Wednesday, January 18, 2006

Formal Game Theory

My recent reading has been far more along the lines of sociology papers, so reading some more formal logic has been a bit of a stretch for me. Sadly I missed the talk based on this paper - the one time there's a game theory talk in my research school would be while I'm on holiday.

A Constructive Approach To Sequential Nash Equlibria, Rene Vestergaard, 2005

Abstract:
"We present a Coq-formalised proof that all non-cooperative, sequential games have a Nash equilibrium point. Our proof methodology follows the style advocated by LCF-style theorem provers, i.e., it is based on inductive definitions and is computational in nature. The proof i) uses simple computational means, only, ii) basically is by construction, and iii) reaches a constructively stronger conclusion than informal efforts. We believe the development is a first as far as formalised game theory goes."

Coq is a formal proof management system, and most of the results and description is given in terms of Coq code, which is thankfully reasonably easy on the eyes, even if it is functional.
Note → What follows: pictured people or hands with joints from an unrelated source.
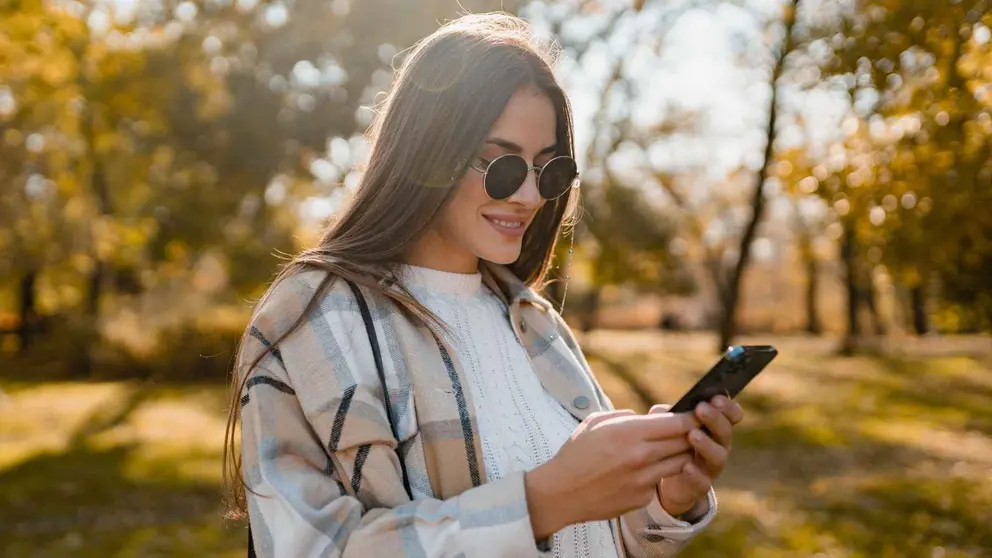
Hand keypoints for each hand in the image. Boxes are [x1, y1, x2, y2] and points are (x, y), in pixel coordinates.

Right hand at [526, 409, 696, 538]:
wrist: (561, 492)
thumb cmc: (576, 453)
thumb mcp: (596, 423)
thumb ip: (625, 415)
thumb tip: (648, 417)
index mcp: (629, 431)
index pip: (677, 423)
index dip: (691, 417)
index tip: (697, 414)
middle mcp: (640, 455)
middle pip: (684, 442)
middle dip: (691, 435)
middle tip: (692, 431)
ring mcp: (643, 479)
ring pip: (680, 463)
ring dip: (681, 455)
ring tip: (673, 449)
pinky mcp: (642, 497)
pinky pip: (660, 482)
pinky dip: (657, 475)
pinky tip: (644, 472)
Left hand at [652, 395, 743, 516]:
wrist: (667, 480)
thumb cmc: (673, 444)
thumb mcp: (669, 427)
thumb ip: (666, 417)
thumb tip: (658, 411)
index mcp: (715, 428)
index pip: (731, 415)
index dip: (728, 406)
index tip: (716, 398)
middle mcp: (719, 446)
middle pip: (725, 432)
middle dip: (715, 419)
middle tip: (701, 409)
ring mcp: (711, 467)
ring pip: (717, 456)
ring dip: (706, 444)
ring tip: (692, 435)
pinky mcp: (701, 486)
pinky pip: (703, 481)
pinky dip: (696, 474)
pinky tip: (687, 466)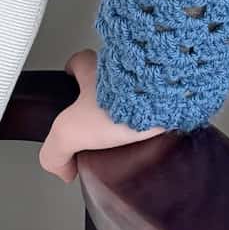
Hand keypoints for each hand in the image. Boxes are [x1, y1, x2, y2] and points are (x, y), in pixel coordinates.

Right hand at [38, 48, 168, 182]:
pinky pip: (162, 95)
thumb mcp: (71, 131)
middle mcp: (124, 64)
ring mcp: (150, 72)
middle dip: (108, 92)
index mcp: (96, 70)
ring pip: (138, 84)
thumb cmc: (123, 99)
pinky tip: (154, 133)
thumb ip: (56, 151)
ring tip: (133, 131)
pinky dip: (156, 112)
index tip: (70, 78)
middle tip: (106, 119)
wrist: (168, 93)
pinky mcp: (172, 85)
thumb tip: (62, 168)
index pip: (79, 61)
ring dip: (135, 103)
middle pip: (111, 72)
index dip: (73, 70)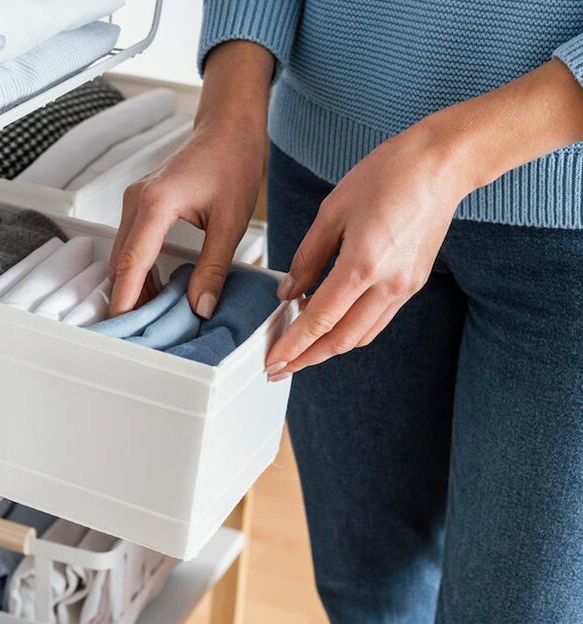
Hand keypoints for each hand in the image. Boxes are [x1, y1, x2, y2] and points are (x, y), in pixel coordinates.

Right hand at [109, 123, 263, 316]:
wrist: (227, 131)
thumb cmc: (231, 164)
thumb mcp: (230, 222)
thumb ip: (213, 268)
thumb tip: (200, 307)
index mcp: (156, 204)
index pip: (132, 262)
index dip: (126, 299)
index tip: (124, 327)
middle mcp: (136, 201)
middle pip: (120, 263)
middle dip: (127, 298)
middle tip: (142, 331)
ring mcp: (134, 201)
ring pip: (122, 256)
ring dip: (133, 285)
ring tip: (151, 315)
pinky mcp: (139, 204)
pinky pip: (130, 244)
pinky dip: (139, 270)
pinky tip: (156, 288)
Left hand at [265, 59, 582, 380]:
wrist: (443, 163)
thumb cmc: (389, 174)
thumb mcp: (332, 211)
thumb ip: (308, 256)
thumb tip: (290, 290)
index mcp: (363, 265)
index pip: (319, 321)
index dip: (293, 346)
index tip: (273, 362)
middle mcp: (389, 284)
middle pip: (342, 340)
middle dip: (307, 358)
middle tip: (280, 367)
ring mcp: (406, 286)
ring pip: (361, 335)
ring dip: (329, 348)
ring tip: (300, 351)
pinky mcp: (413, 282)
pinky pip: (377, 319)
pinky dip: (350, 329)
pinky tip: (330, 323)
This paper is concerned with Nash equilibria - the situation in a game where given the strategies of the other players no player would choose to change their individual strategy. Full marks for studying something that is useful. As usual though, the method for finding these equilibria (or at least proving their existance) is through finding a good solution and working backwards, which in many ways is not ideal. In complex games an agent wants to know what their next move is, one at a time, and a good guiess at that is a lot more useful than spending the lifetime of the universe finding a complete solution. Given that it's proving their existance in a formal logic way I'll assume that it does need doing and move on.
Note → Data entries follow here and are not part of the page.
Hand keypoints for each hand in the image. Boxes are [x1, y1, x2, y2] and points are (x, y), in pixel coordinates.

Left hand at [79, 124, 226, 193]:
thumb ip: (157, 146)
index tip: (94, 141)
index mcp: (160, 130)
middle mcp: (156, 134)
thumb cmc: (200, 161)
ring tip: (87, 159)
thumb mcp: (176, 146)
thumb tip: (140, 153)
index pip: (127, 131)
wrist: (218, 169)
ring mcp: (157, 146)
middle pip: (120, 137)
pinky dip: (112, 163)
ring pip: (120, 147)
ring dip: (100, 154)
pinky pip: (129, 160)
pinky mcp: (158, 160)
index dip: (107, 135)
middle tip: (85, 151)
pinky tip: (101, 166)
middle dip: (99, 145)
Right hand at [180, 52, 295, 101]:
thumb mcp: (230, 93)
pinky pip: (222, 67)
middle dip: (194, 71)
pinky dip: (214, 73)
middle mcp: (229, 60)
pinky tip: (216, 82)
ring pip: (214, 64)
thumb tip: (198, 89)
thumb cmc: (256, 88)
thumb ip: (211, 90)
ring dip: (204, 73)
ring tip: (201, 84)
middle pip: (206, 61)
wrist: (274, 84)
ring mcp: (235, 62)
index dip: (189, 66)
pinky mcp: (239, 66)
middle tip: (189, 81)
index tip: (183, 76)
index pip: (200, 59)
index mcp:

Basically it's mainly all about defining Games, Strategies, Plays, Payoffs etc in a functional manner, and because of how he's constructed them, the proofs are mainly trivial. Said proofs culminate with a theorem saying that there exists a function which sends any game to a Backwards Induction equlibrium for it. Without putting in a bit more time to go through the last part of the paper more thoroughly I'm not sure whether this "function" can be found easily and whether you could actually use it even so, but it's still a noteworthy result, I suppose.

Accompanying the paper is a bunch of Coq code I don't really want to read unless it seems like it will really be useful.

The Idea

It seems that it would be convenient to have an online repository of my thoughts on the various papers I read. This is almost purely for my own benefit, so I entirely reserve the right to ignore major points of papers, to badmouth the perfectly valid results, and to not bother reading the details if I don't get around to doing so.